A History of Desert Hot Springs
Like other cities in the Coachella Valley, the first inhabitants of the region were indigenous peoples. The Cahuilla Indians never permanently settled in what is now Desert Hot Springs, but they did camp in the area during the winter due to the warmer climate. The area remained open frontier until the first homesteader, Hilda Maude Gray, staked her claim. Much of the early years of Desert Hot Springs were documented by writer Cabot Yerxa in a newspaper column that was published in The Desert Sentinel. After settling in the area in 1913 Cabot hand-built his home over a 20-year period in the style of Pueblo-Revival architecture. Today it is one of the oldest adobe-style buildings in Riverside County and home to Cabot’s Pueblo Museum, a major landmark and attraction for visitors. On July 12, 1941, L.W. Coffee founded Desert Hot Springs and the city government was officially established. Over the course of the decades to follow, DHS would grow from a population of 20 residents at its founding to over 28,000 today, following cycles of tourism booms and the gradual development of the desert landscape into a habitable place to call home.

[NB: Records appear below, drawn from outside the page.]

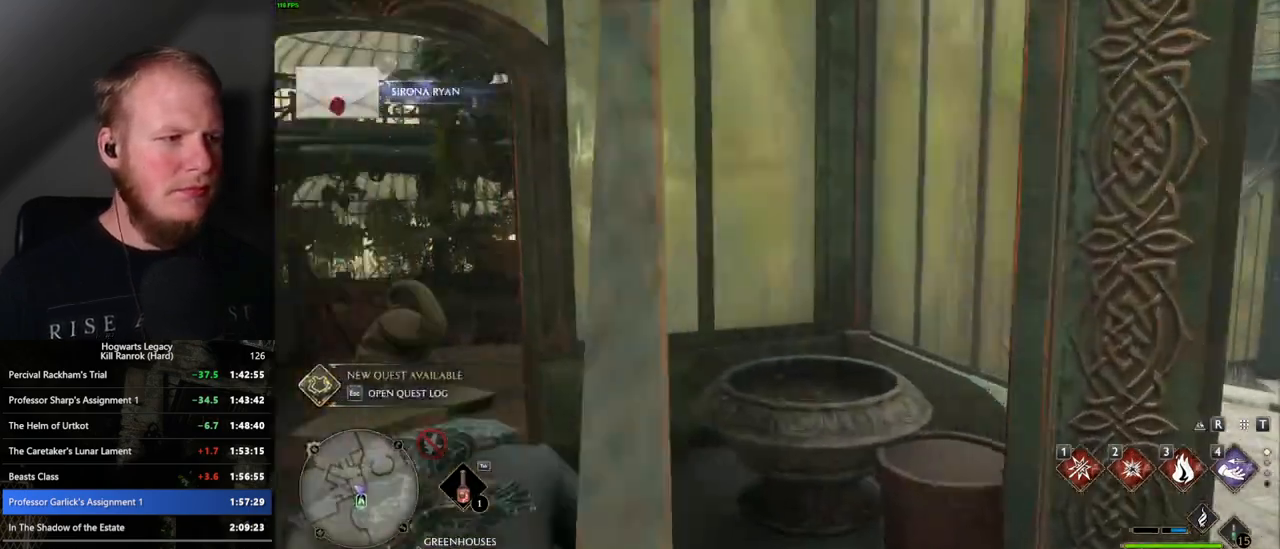
{"keys": ["w"], "mouse": [], "events": [[117, "a", "up"], [317, "f", "down"], [350, "f", "up"], [400, "w", "up"], [500, "w", "down"]]}
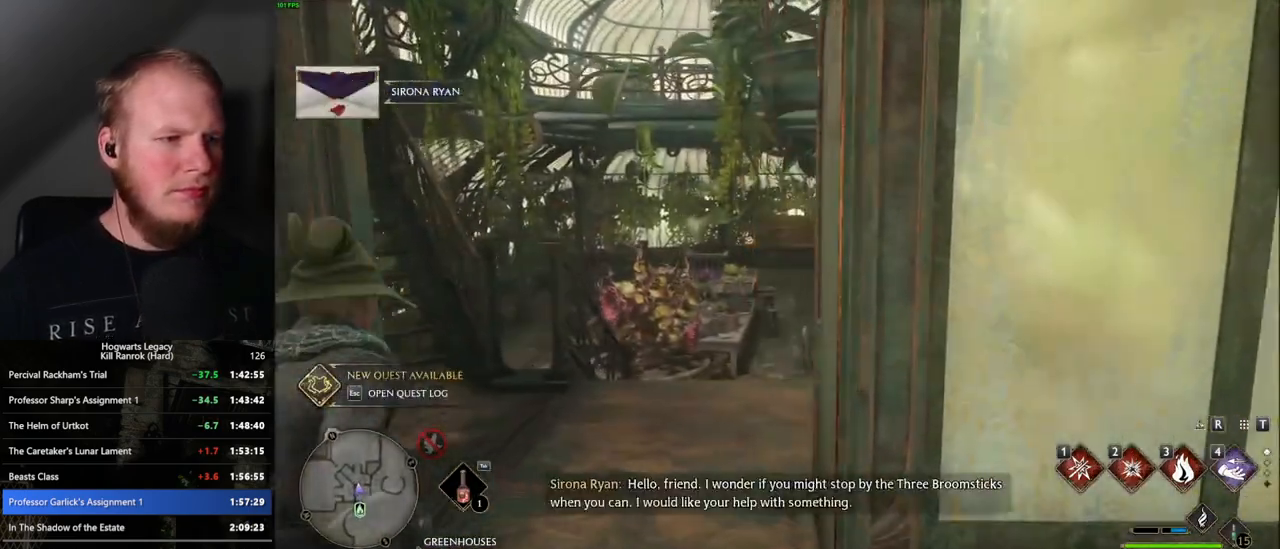
{"keys": ["q", "w"], "mouse": [], "events": [[350, "q", "down"]]}
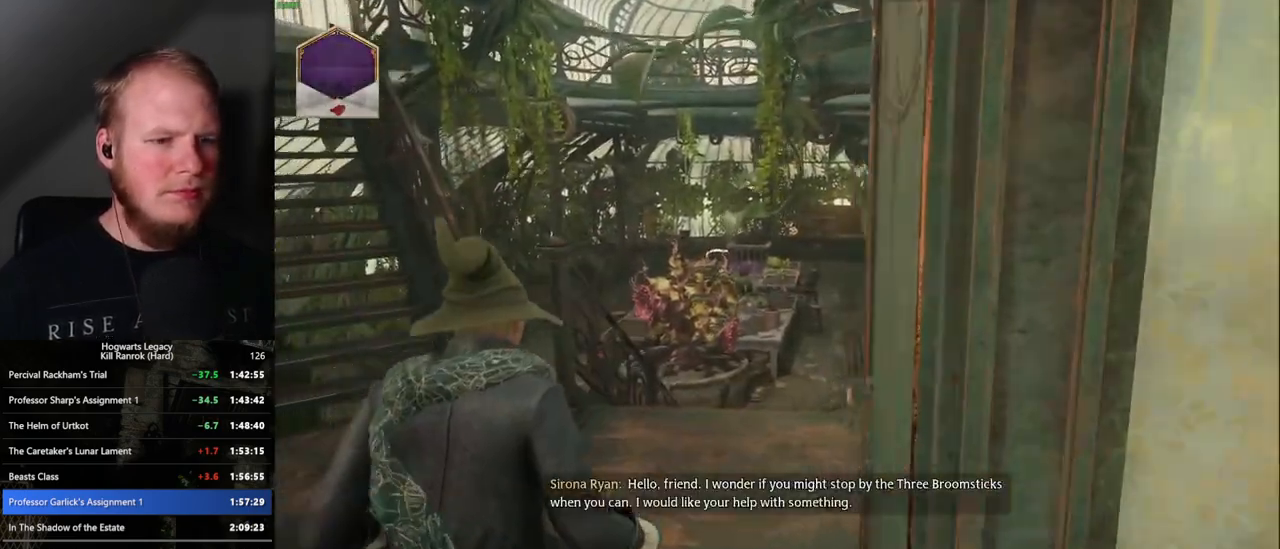
{"keys": ["q"], "mouse": [], "events": [[200, "w", "up"], [283, "q", "up"], [350, "q", "down"]]}
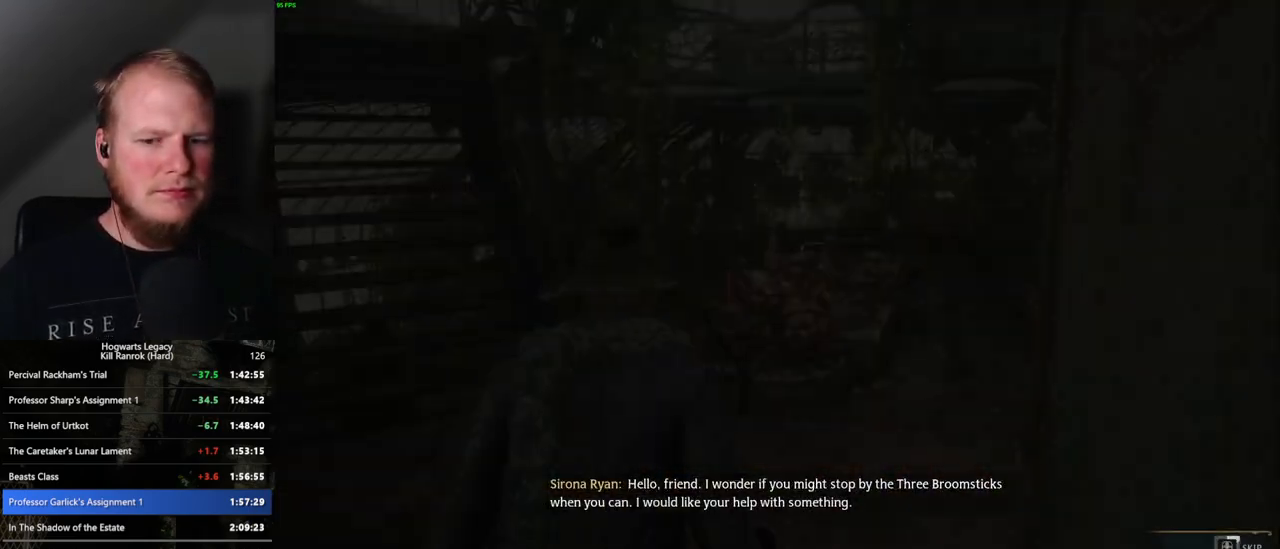
{"keys": ["q"], "mouse": [], "events": []}
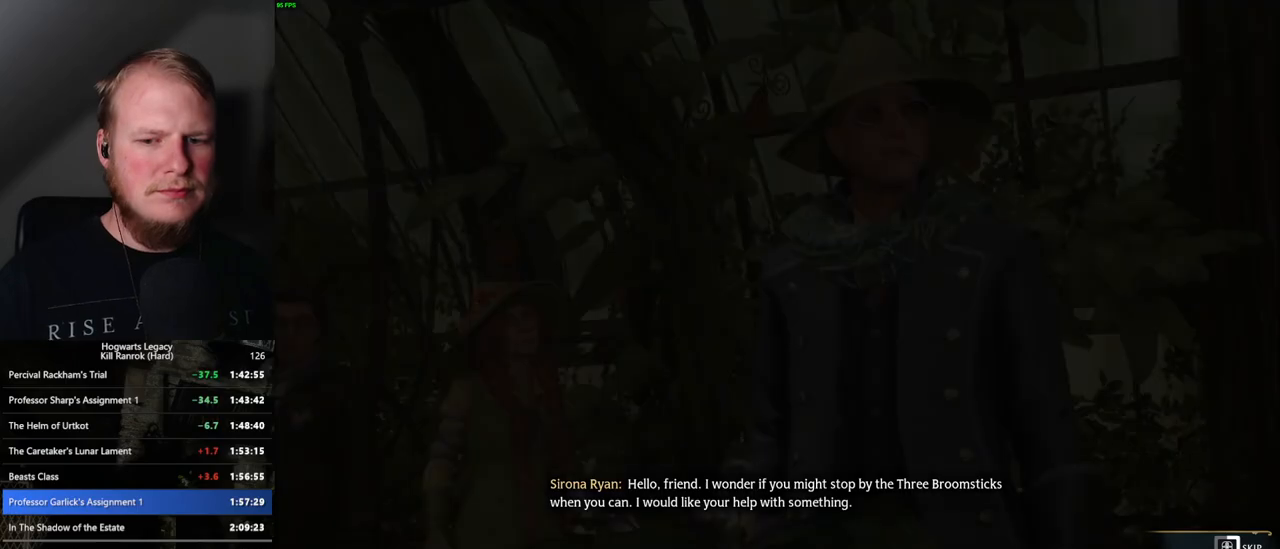
{"keys": ["q"], "mouse": [], "events": []}
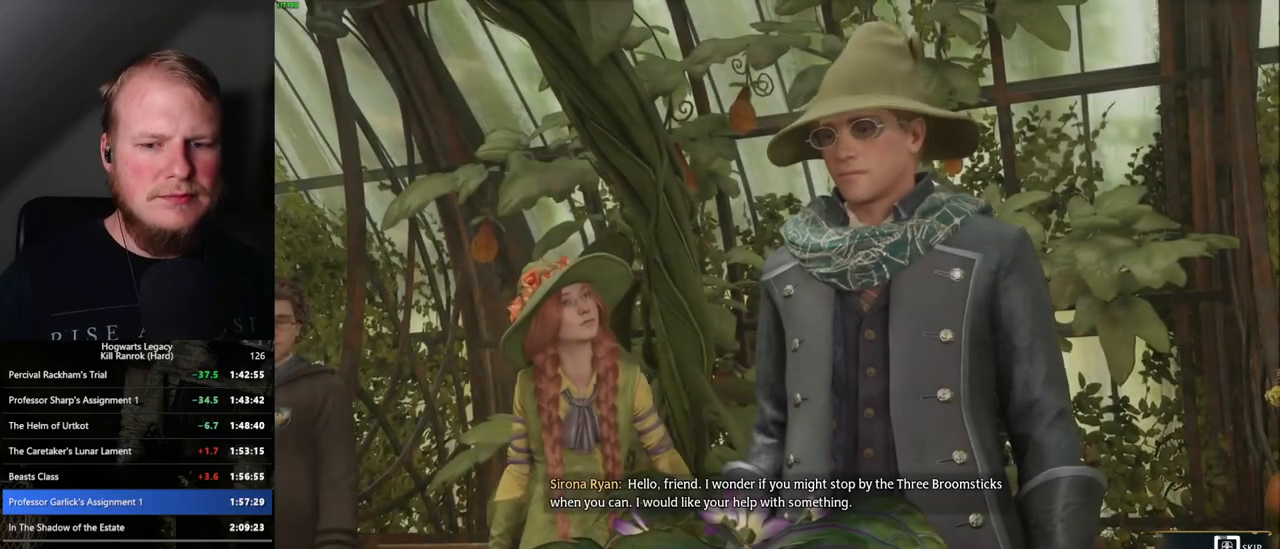
{"keys": ["q"], "mouse": [], "events": []}
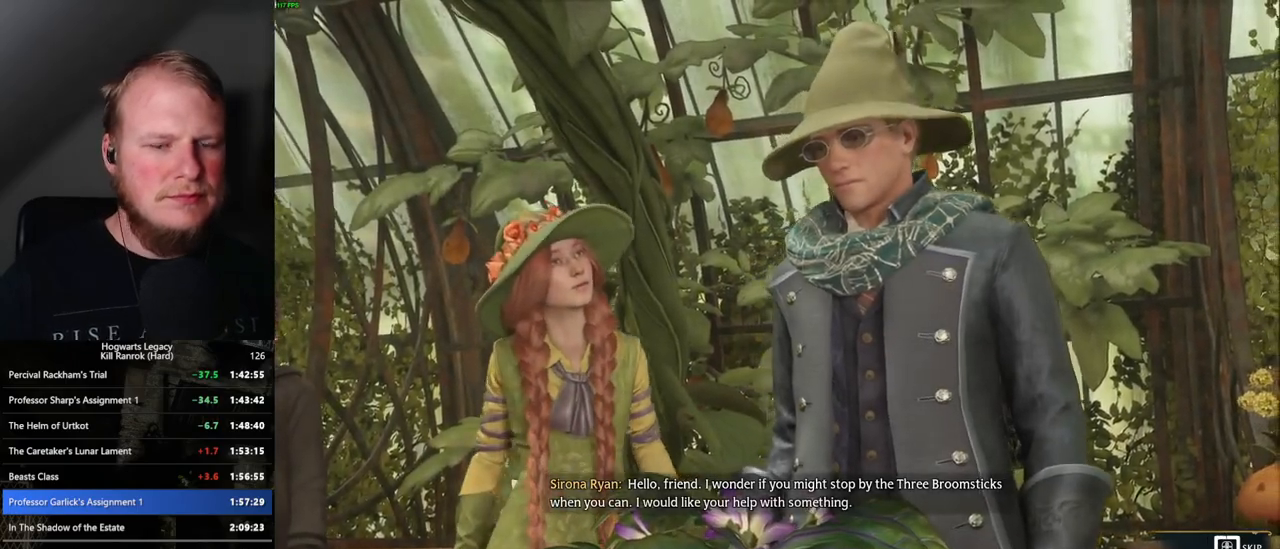
{"keys": ["q"], "mouse": [], "events": []}
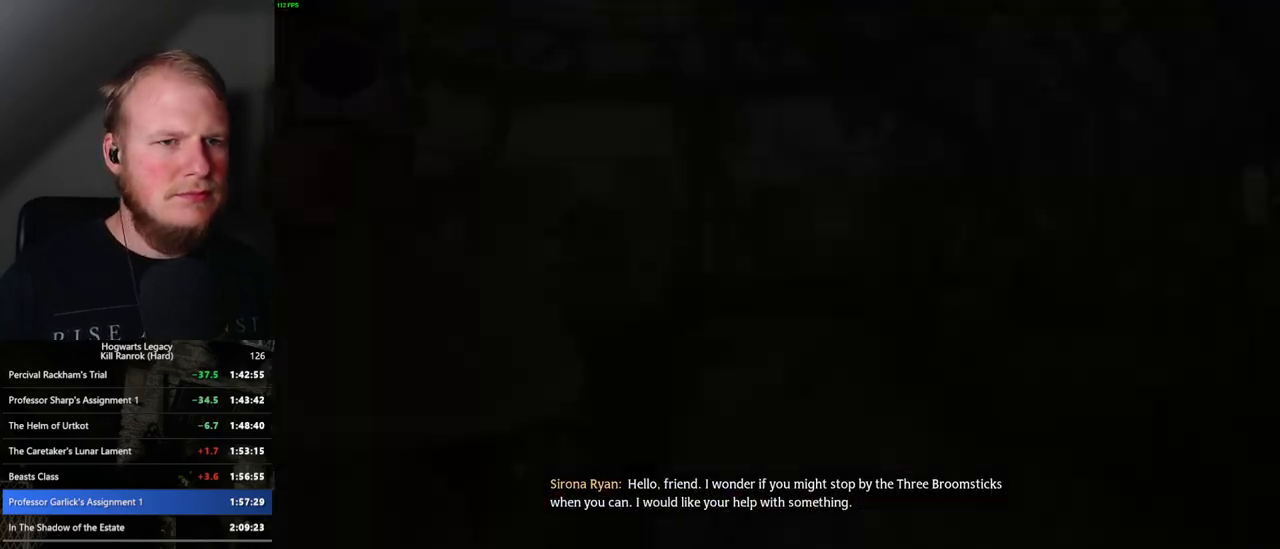
{"keys": ["a", "w"], "mouse": [], "events": [[100, "q", "up"], [250, "a", "down"], [317, "w", "down"]]}
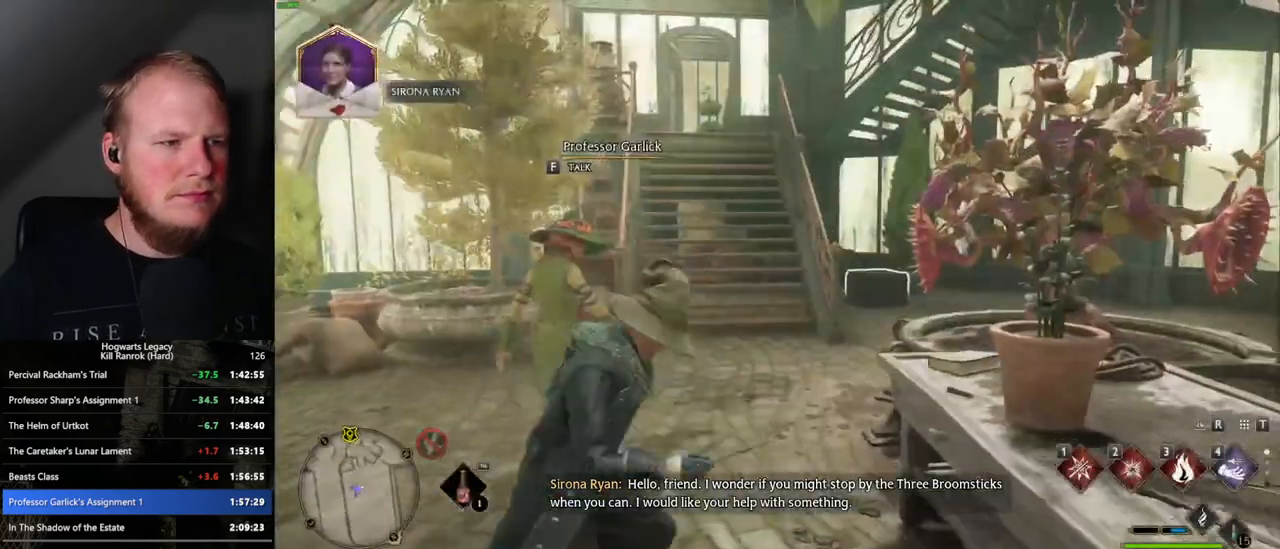
{"keys": [], "mouse": [], "events": [[67, "a", "up"], [250, "f", "down"], [350, "f", "up"], [350, "w", "up"]]}
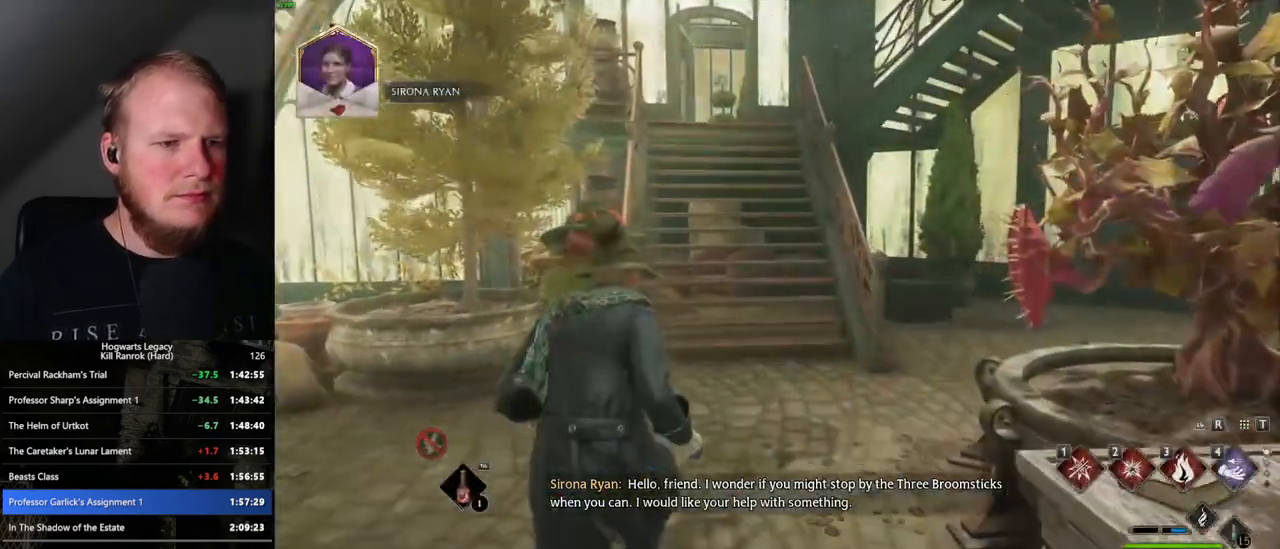
{"keys": [], "mouse": ["wheel"], "events": [[417, "mouse_wheel", "down"]]}
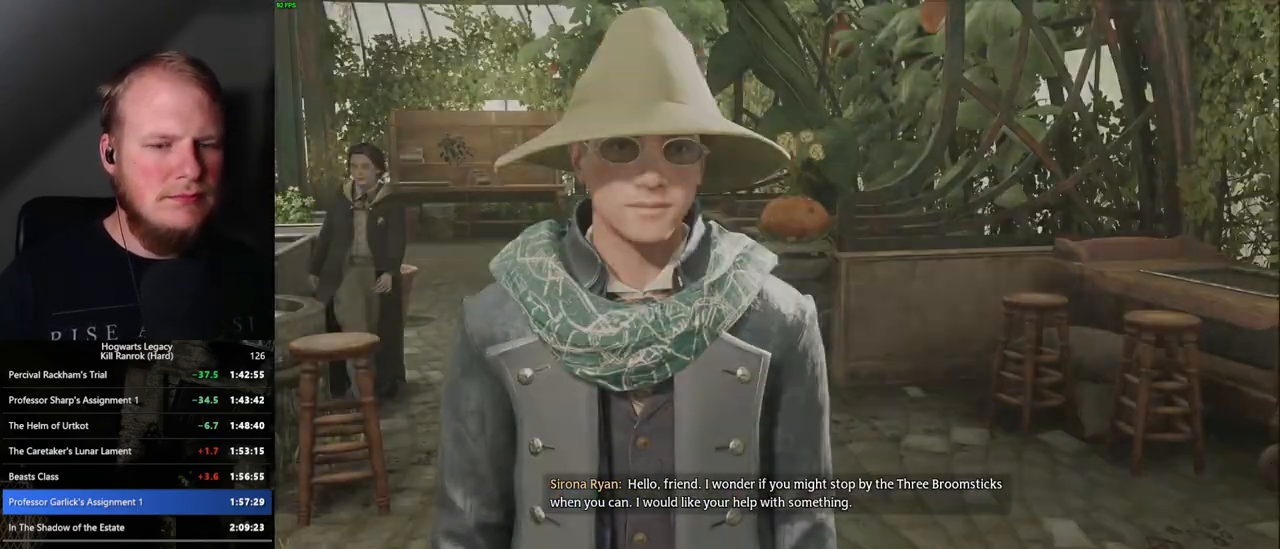
{"keys": ["q", "space"], "mouse": [], "events": [[233, "mouse_wheel", "up"], [233, "q", "down"], [283, "mouse_wheel", "down"], [283, "space", "down"], [300, "mouse_wheel", "up"], [367, "space", "up"], [383, "mouse_wheel", "down"], [400, "mouse_wheel", "up"], [400, "q", "up"], [417, "q", "down"], [467, "space", "down"]]}
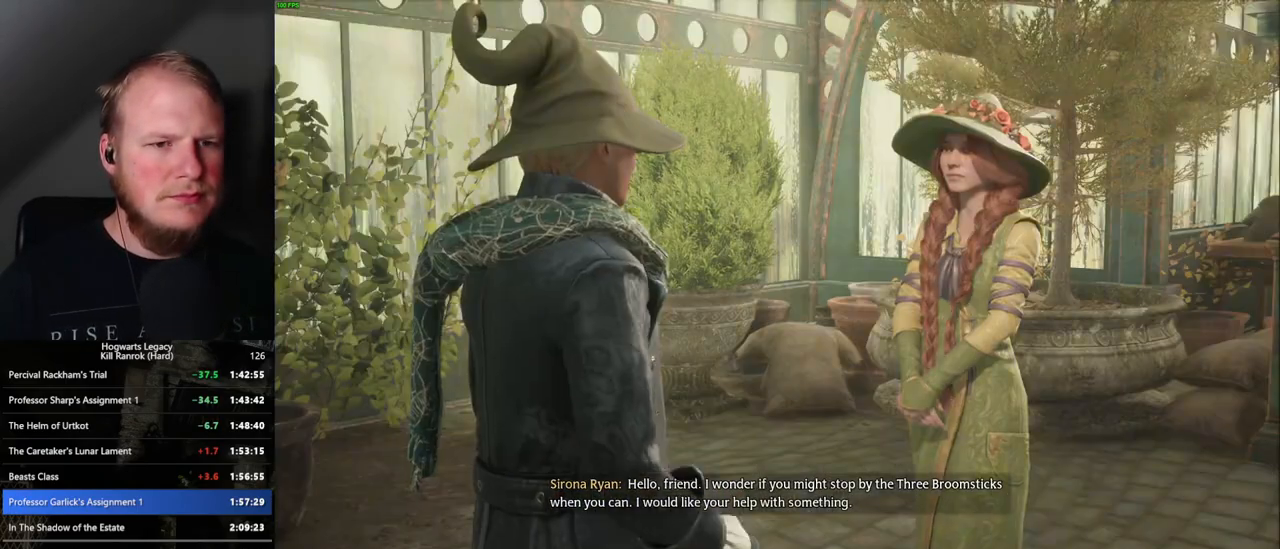
{"keys": [], "mouse": [], "events": [[17, "q", "up"], [17, "space", "up"], [100, "q", "down"], [117, "space", "down"], [167, "q", "up"], [167, "space", "up"], [250, "q", "down"], [267, "space", "down"], [300, "q", "up"], [333, "space", "up"], [367, "mouse_wheel", "down"], [383, "mouse_wheel", "up"], [417, "q", "down"], [417, "space", "down"], [467, "q", "up"], [483, "space", "up"]]}
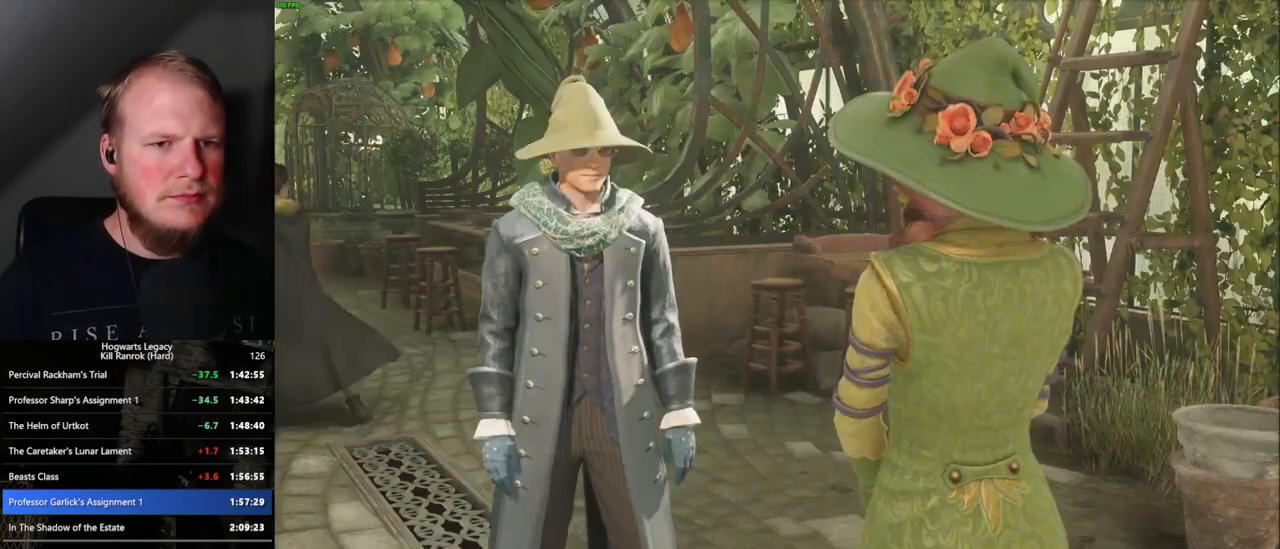
{"keys": [], "mouse": [], "events": [[67, "q", "down"], [83, "space", "down"], [133, "q", "up"], [133, "space", "up"], [150, "mouse_wheel", "down"], [167, "mouse_wheel", "up"], [217, "q", "down"], [233, "space", "down"], [283, "q", "up"], [283, "space", "up"], [300, "mouse_wheel", "down"], [333, "mouse_wheel", "up"], [367, "q", "down"], [383, "space", "down"], [433, "q", "up"], [433, "space", "up"]]}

Sprawling over 30 square miles of scenic desert landscape, Desert Hot Springs is surrounded by stunning beauty. The San Bernardino and San Jacinto Mountains enclose the area, creating gorgeous views in all directions. The city is also adjacent to Big Morongo Canyon Preserve and renowned Joshua Tree National Park, the perfect escapes for anyone looking for adventure. On the western portion of the city limits lays the world-famous windmill farm. These white giants are the greeters of the region and turn out renewable energy in the blustery San Gorgonio Pass. Additionally, solar farms continue to pop up in the area, growing in size and creating plenty of power for the city. The wind and solar generated energy makes Desert Hot Springs one of the leaders in renewable energy, and helps the city cement a legacy of preserving nature by maintaining a small carbon footprint.
A Hotbed of Tourism
Desert Hot Springs has the largest collection of naturally occurring warm mineral springs in the United States, which has fostered a thriving resort industry. Visitors from around the world converge on the resorts seeking relaxation and rejuvenation in the tranquil mineral springs. Many of the hotels and resorts were built during the regional boom of the 1950s and 1960s, and gain their identity from the iconic Mid-Century Modern architectural style. After a period of decline, investors returned to the city in the late 1990s and breathed new life into these desert gems, reviving a boutique spa and hotel experience that has put Desert Hot Springs back on the map. One of the more notable resorts is Miracle Manor Retreat, which was originally built in 1949, making it one of the first spas built in town. Also within the city limits sits Hotel Lautner, which was designed by famous Mid-Century Modern architect John Lautner, and was restored to its original glory in 2000.
Desert Hot Springs is a marvelous place to call home. With an ingrained emphasis on sustainable, natural energy, and a growing community built around a booming economy, Desert Hot Springs is the perfect spot to settle down and blossom your ideal lifestyle in the Southern California desert.